> _Extrait présenté_:
Manas est le premier film de fiction de Marianna Brennand, réalisatrice de plusieurs documentaires de qualité (il faut voir surtout son magnifique O Coco, a Roda, o Pnêu e o Farol réalisé en 2007). Il est vrai que Manas emprunte à la logique du documentaire, les faits fictifs racontés étant élaborés à partir de témoignages réels de manas (anonymement remerciées au générique), le mot mana désignant les sœurs dans le parler du Pará, État du Nord du Brésil, auquel appartient l’ile de Marajó où se passe l’action. Dans le film, les manas sont sœurs d'infortune qui partagent ce qui semble devoir ne jamais changer aux dires de plusieurs personnages.

> _Action demandée 1_: Selon l'extrait présenté sur le film Manas, que désigne le mot « mana » dans le parler du Pará ?
> _Action demandée 2_: Rédigez la suite du texte sur le film Manas, en reprenant après sa dernière phrase.

> _Matériel fourni_:
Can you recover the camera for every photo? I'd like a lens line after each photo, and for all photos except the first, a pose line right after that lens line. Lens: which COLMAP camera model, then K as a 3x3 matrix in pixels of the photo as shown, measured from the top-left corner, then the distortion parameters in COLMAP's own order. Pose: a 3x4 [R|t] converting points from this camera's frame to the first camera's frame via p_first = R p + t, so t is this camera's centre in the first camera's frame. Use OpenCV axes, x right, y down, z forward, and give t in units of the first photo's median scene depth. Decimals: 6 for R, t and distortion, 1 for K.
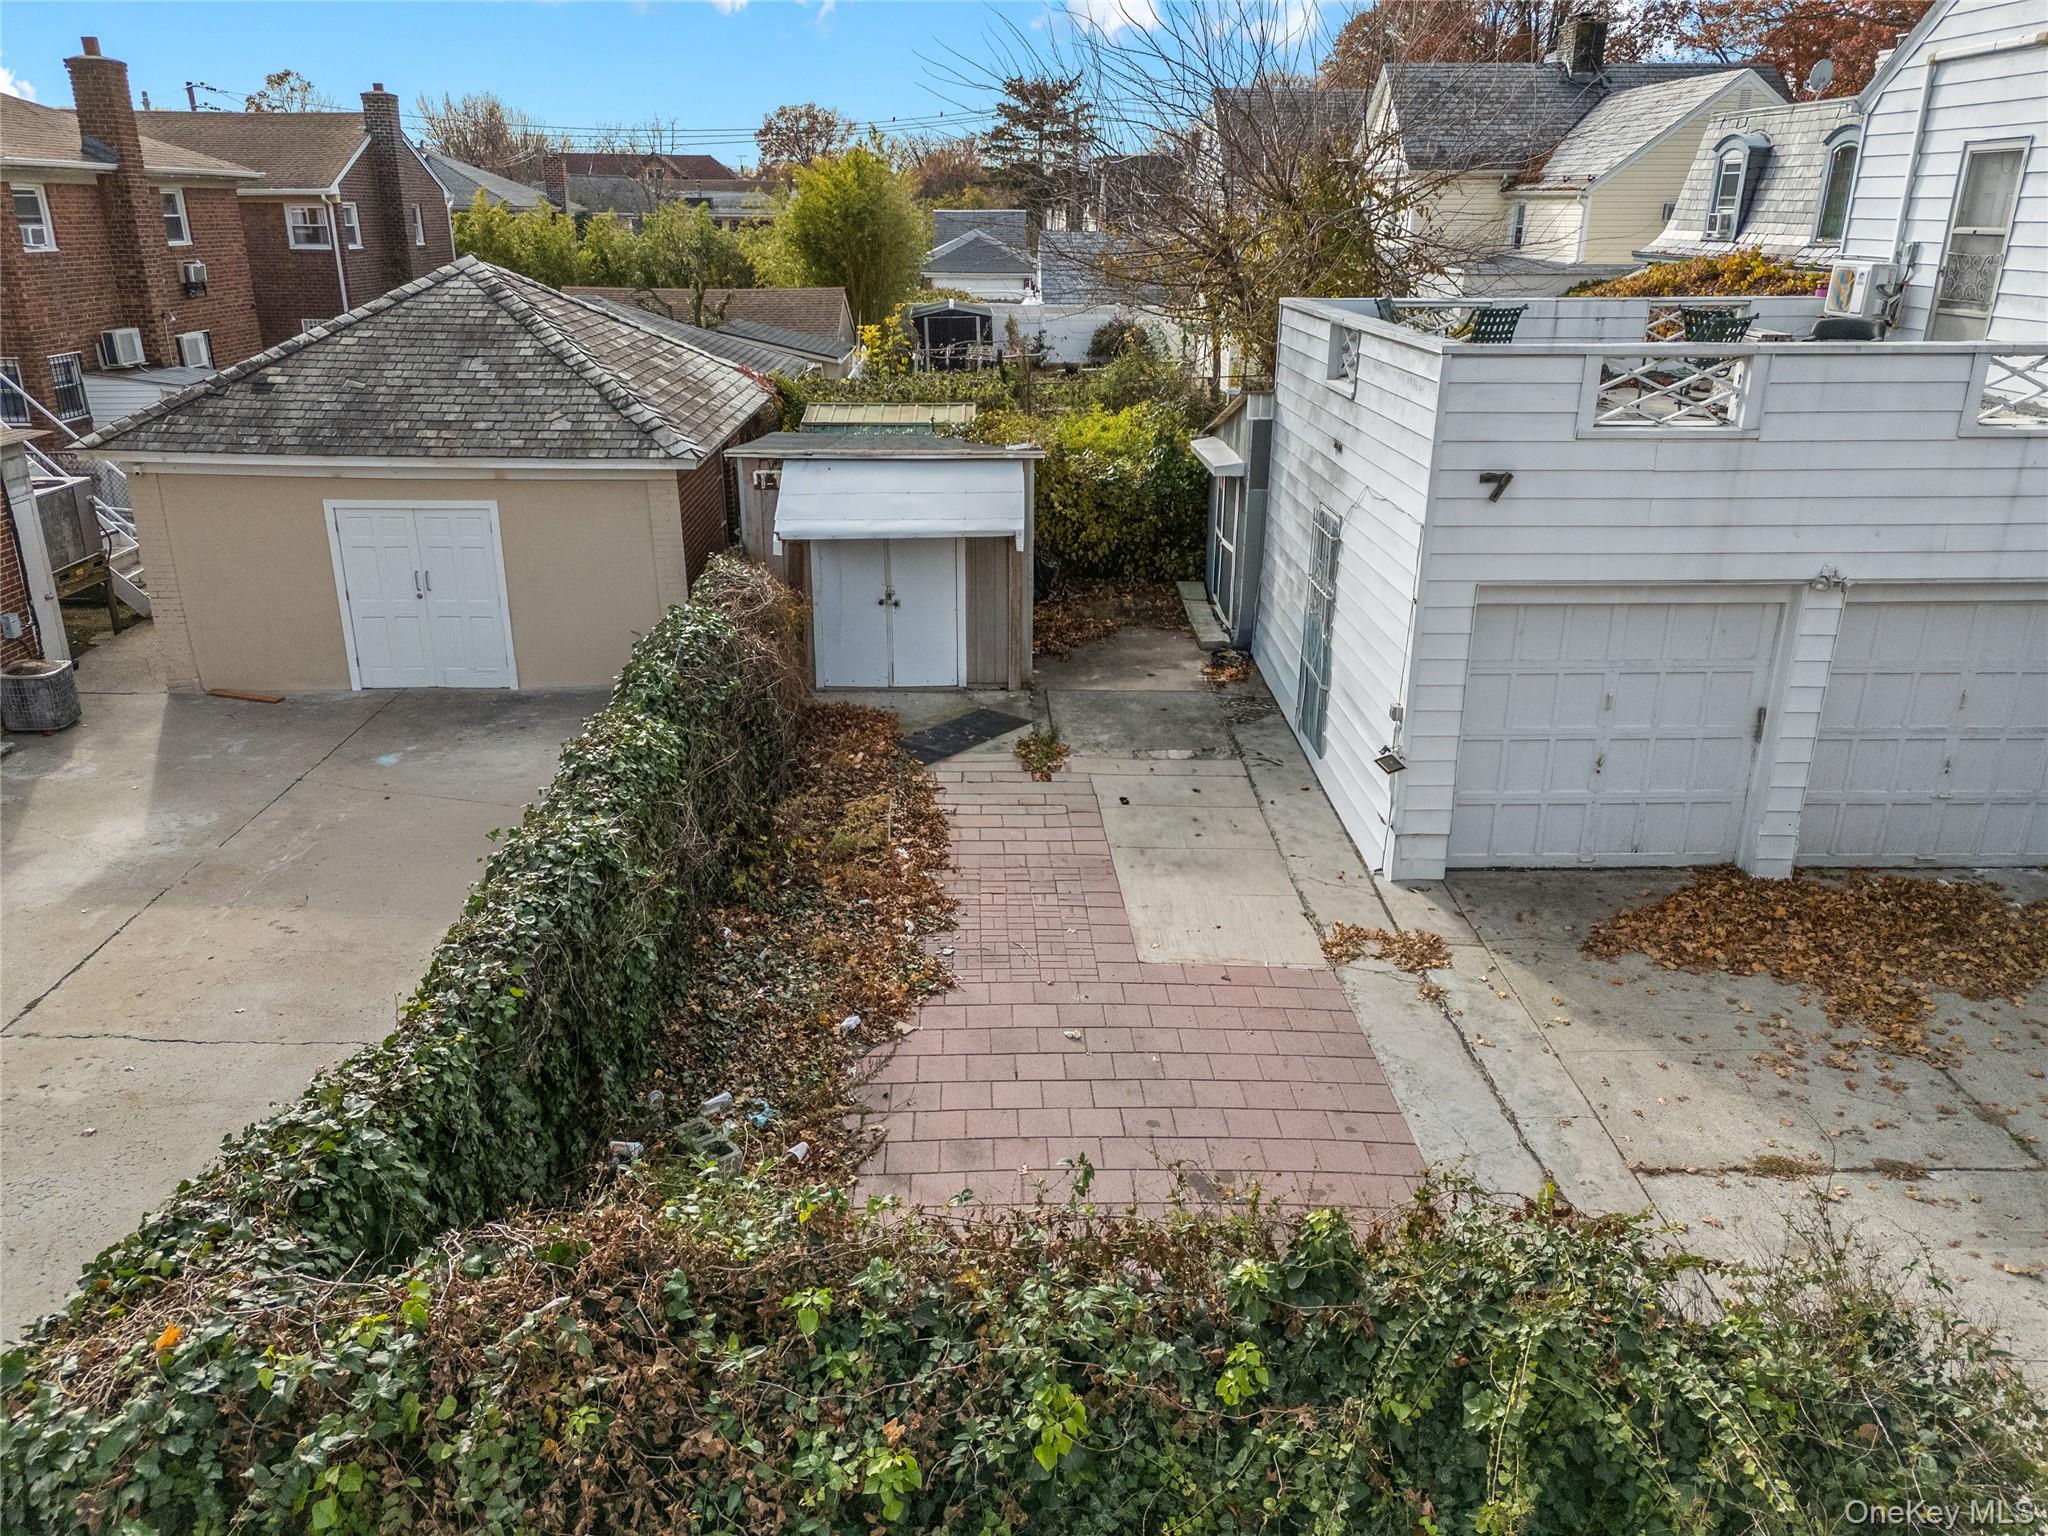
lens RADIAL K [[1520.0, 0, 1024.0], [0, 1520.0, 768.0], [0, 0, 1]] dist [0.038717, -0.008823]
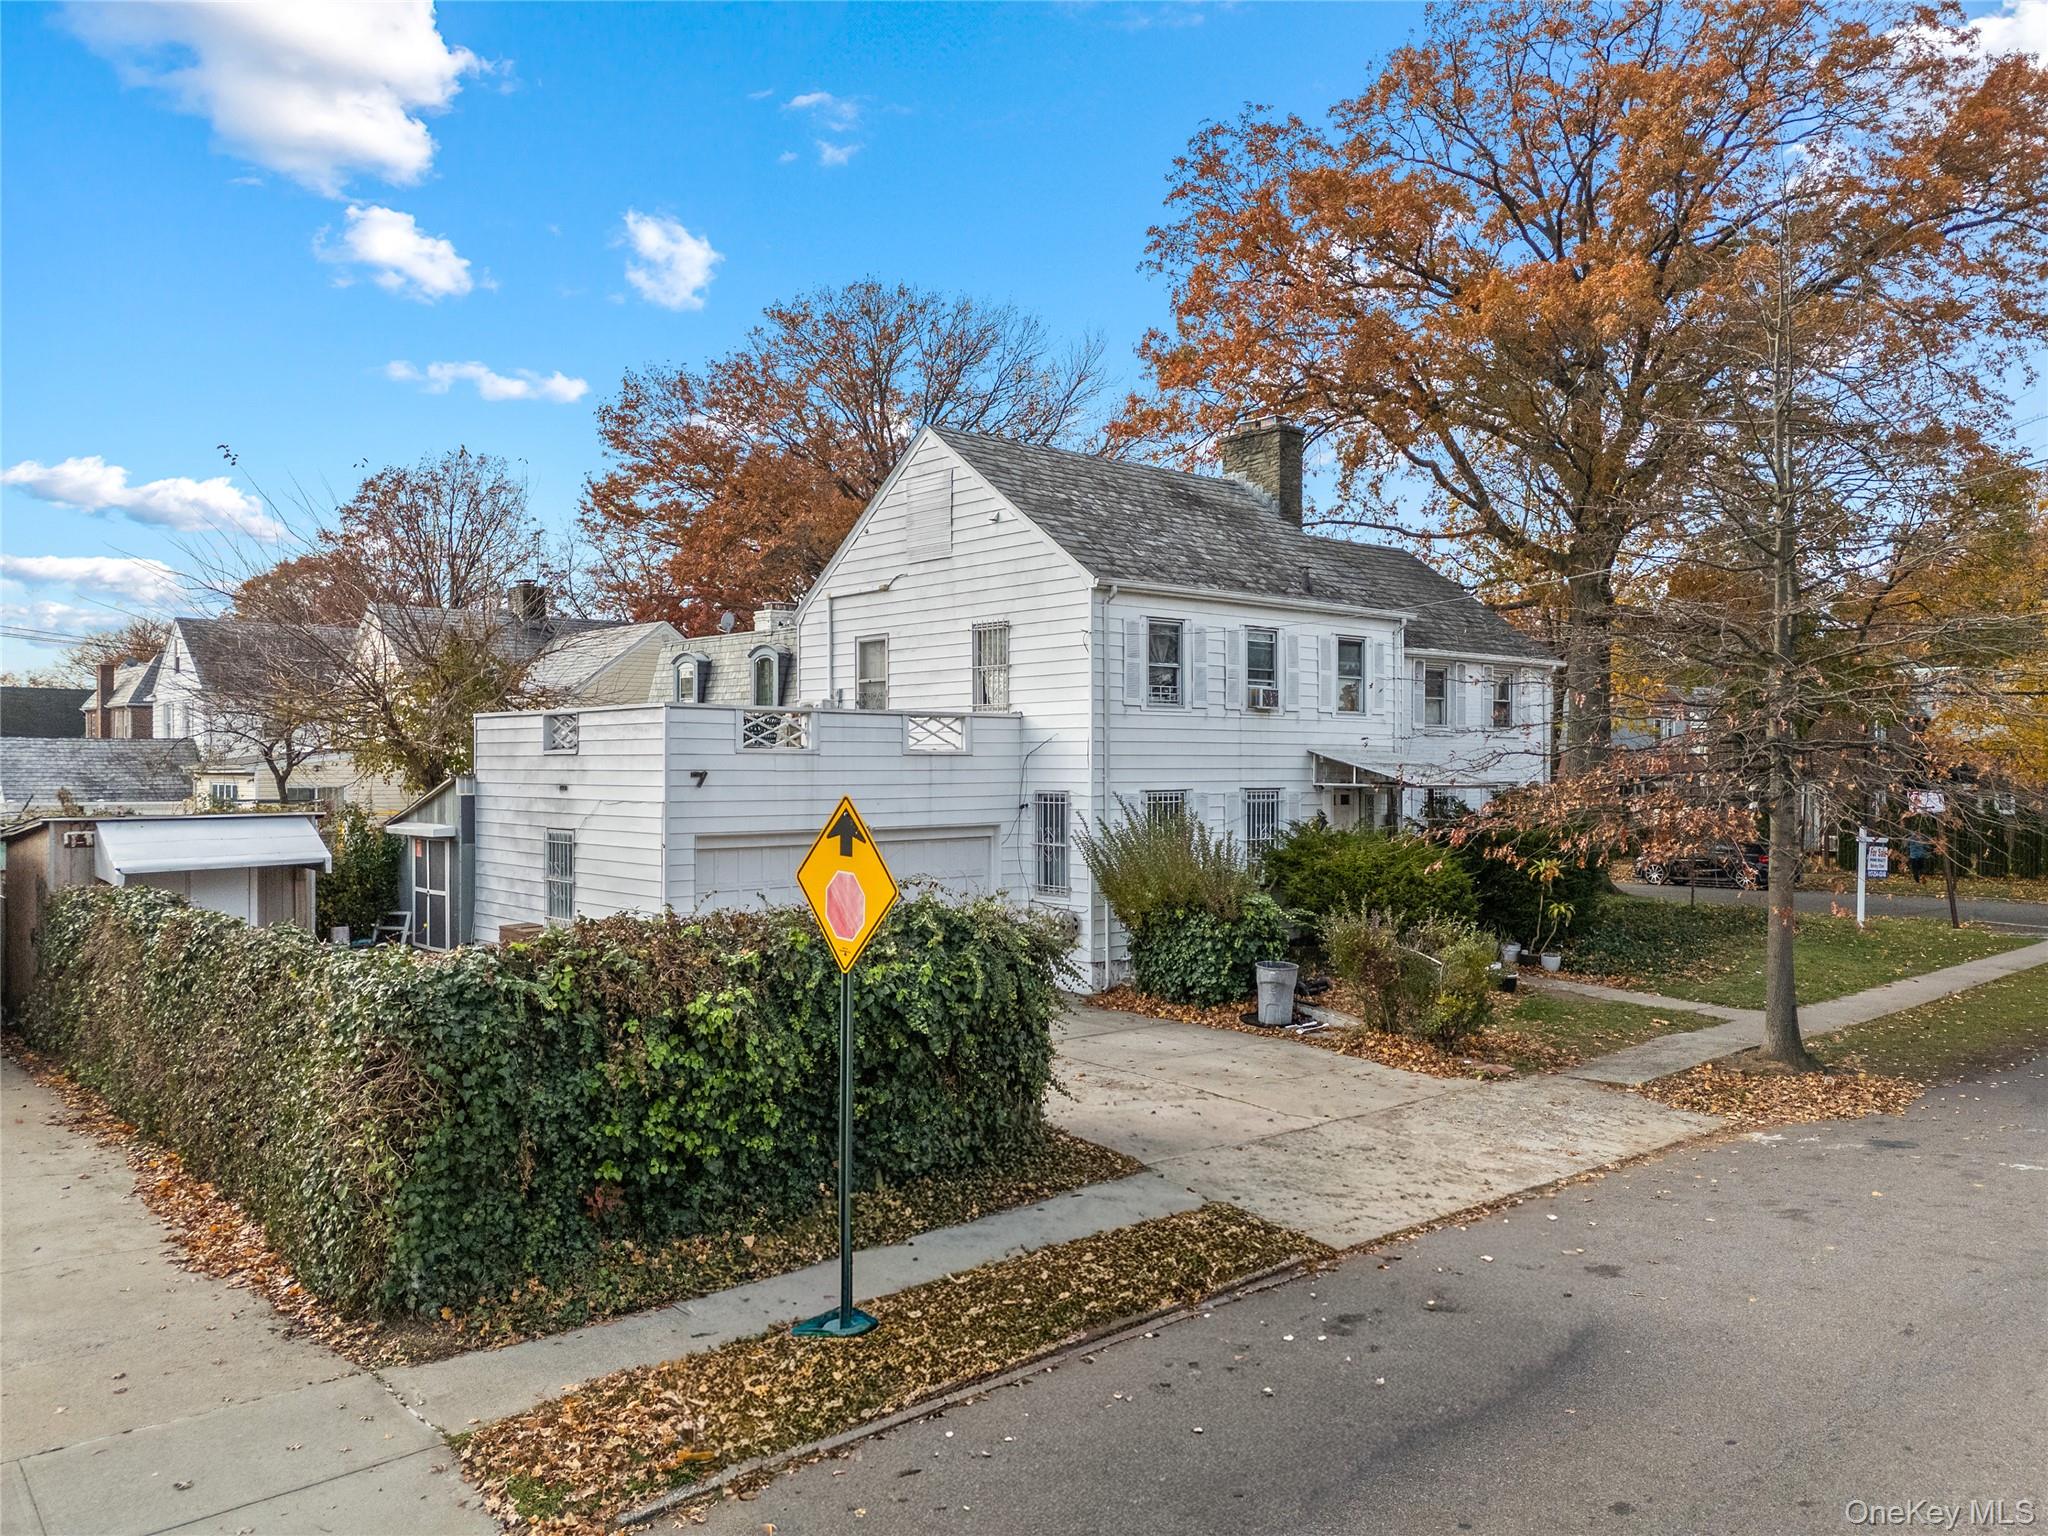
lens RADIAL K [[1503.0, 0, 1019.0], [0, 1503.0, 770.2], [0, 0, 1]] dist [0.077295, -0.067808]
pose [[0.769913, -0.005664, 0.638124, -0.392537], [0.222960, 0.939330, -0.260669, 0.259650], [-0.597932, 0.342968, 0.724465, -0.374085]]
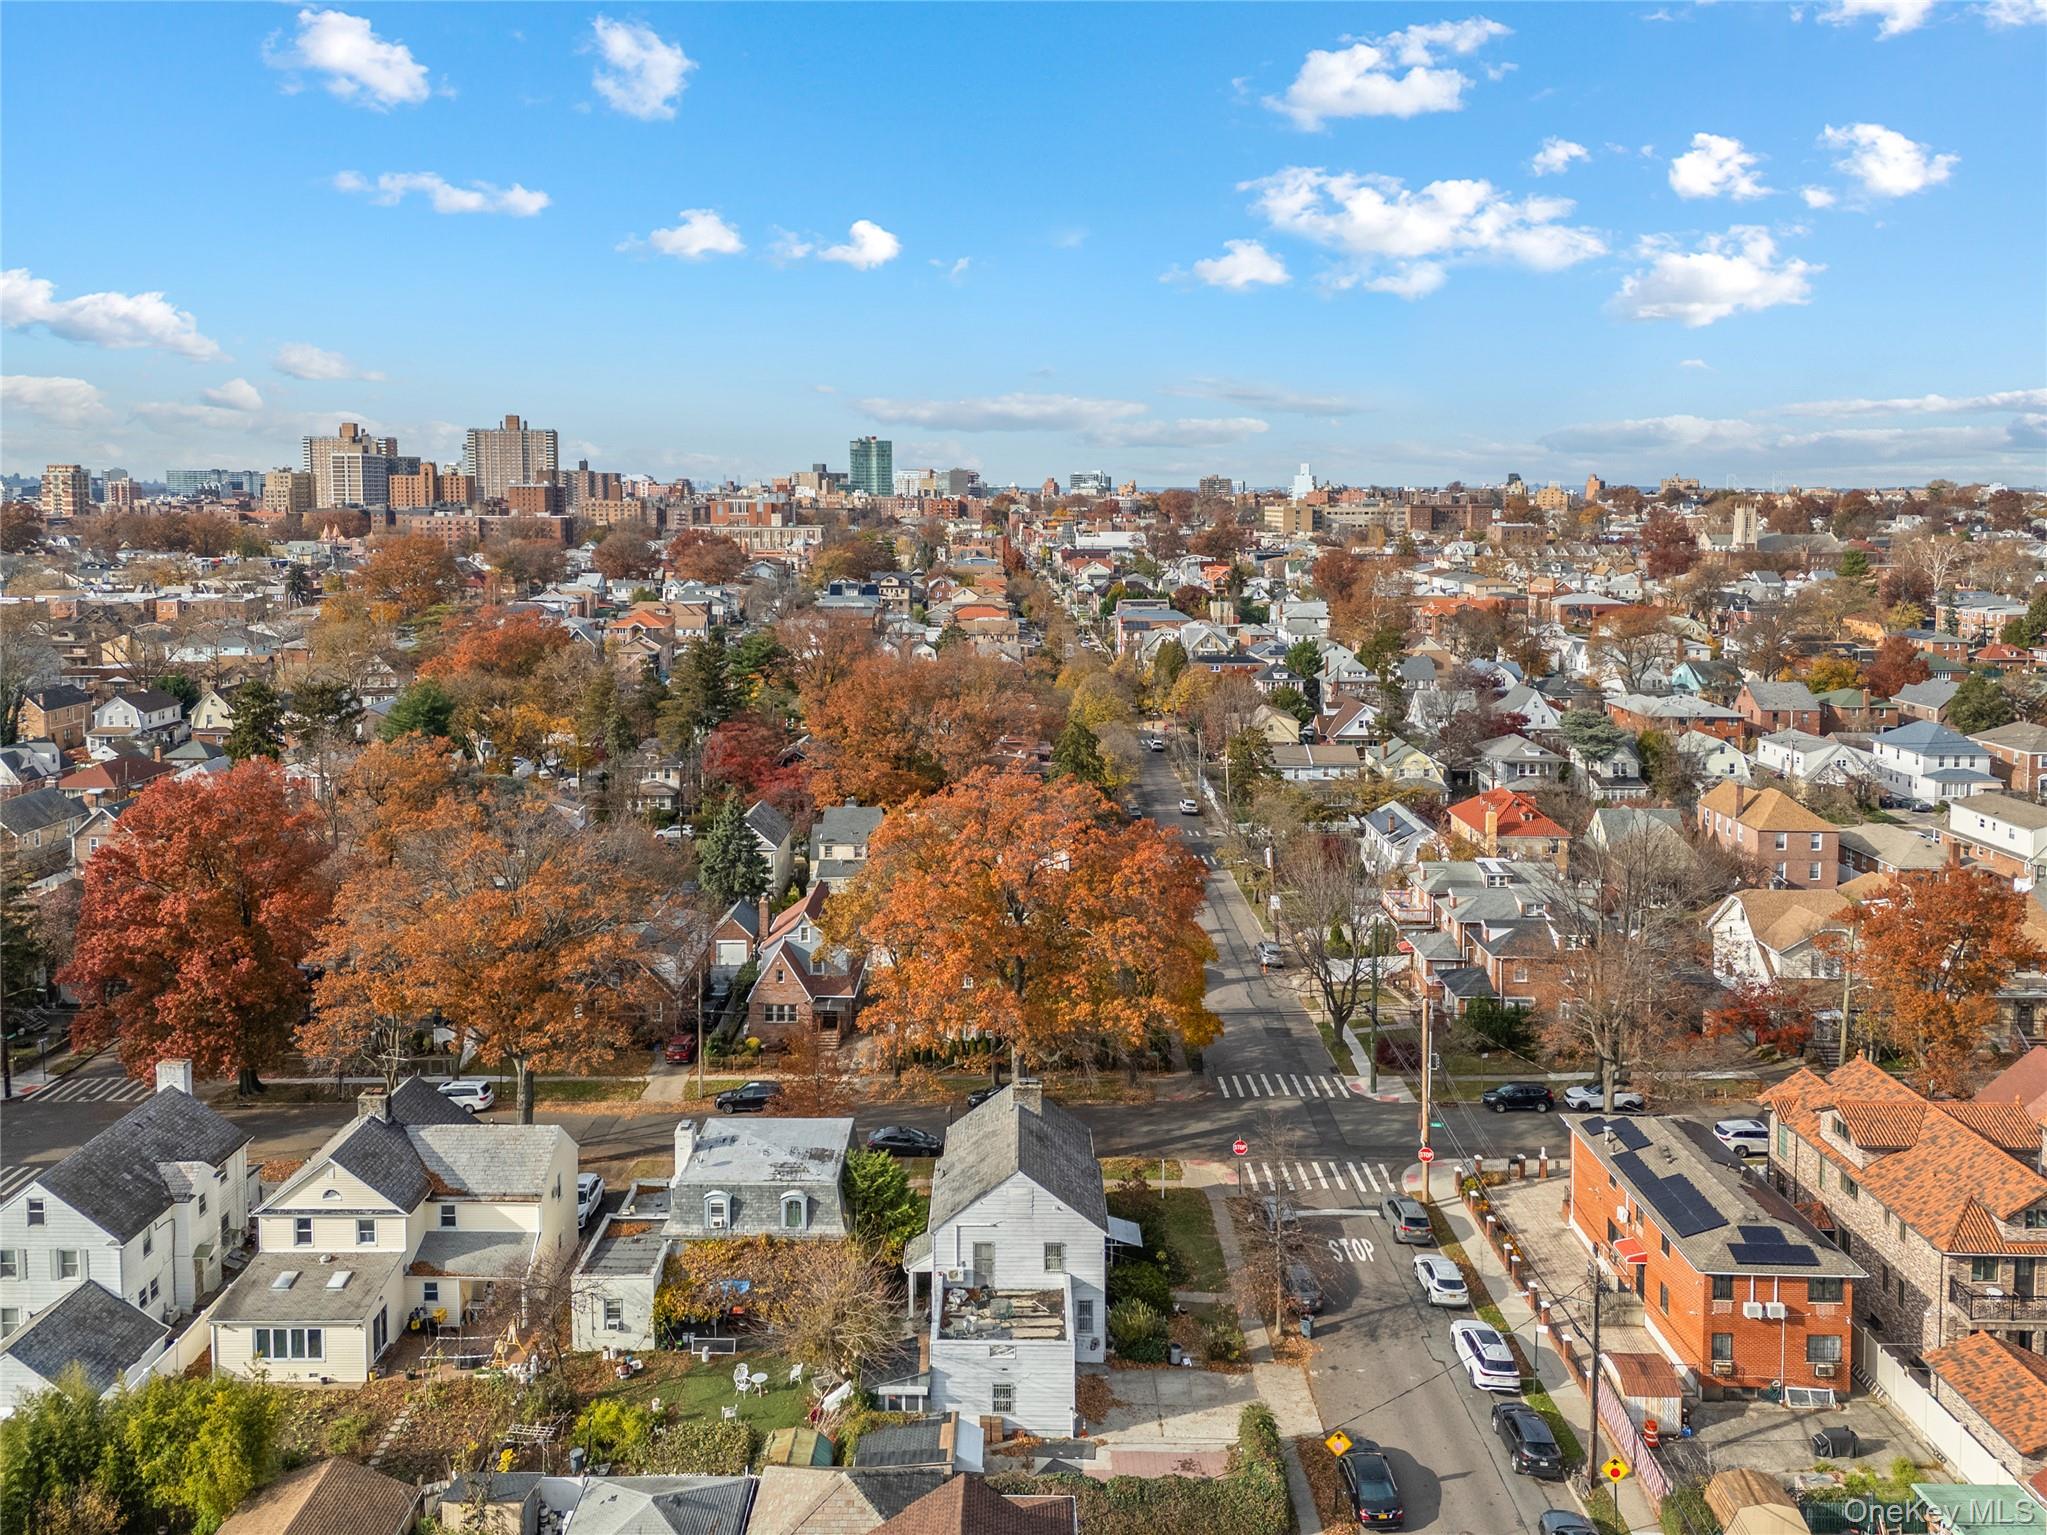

> _Résultat rendu 1_: Le mot « mana » désigne les sœurs.

> _Résultat rendu 2_:
Là où le spectateur découvre une nature sublime, dès l’ouverture du film à partir d’une lucarne qui cadre son regard, Marcielle découvre à 13 ans l'exploitation du corps des filles par les pères (avec la complicité des mères) et les autres (avec la complicité de tous). Le récit se fait par touches, pour faire apparaitre un univers aussi brutal que la nature qui lui sert d'écrin : l’irregardable n’est jamais montré, mais suggéré par des regards, des attitudes, des mots et surtout des non-dits, le tout sous la bénédiction de la religion, qui permet de transformer l’horreur en normalité.
Ce film - qui se passe de musique, tout entière contenue dans les voix, les respirations, les sons de la nature et ceux des engins divers qui parcourent l’ile - est d’une infinie subtilité pour décrire une réalité infiniment sordide.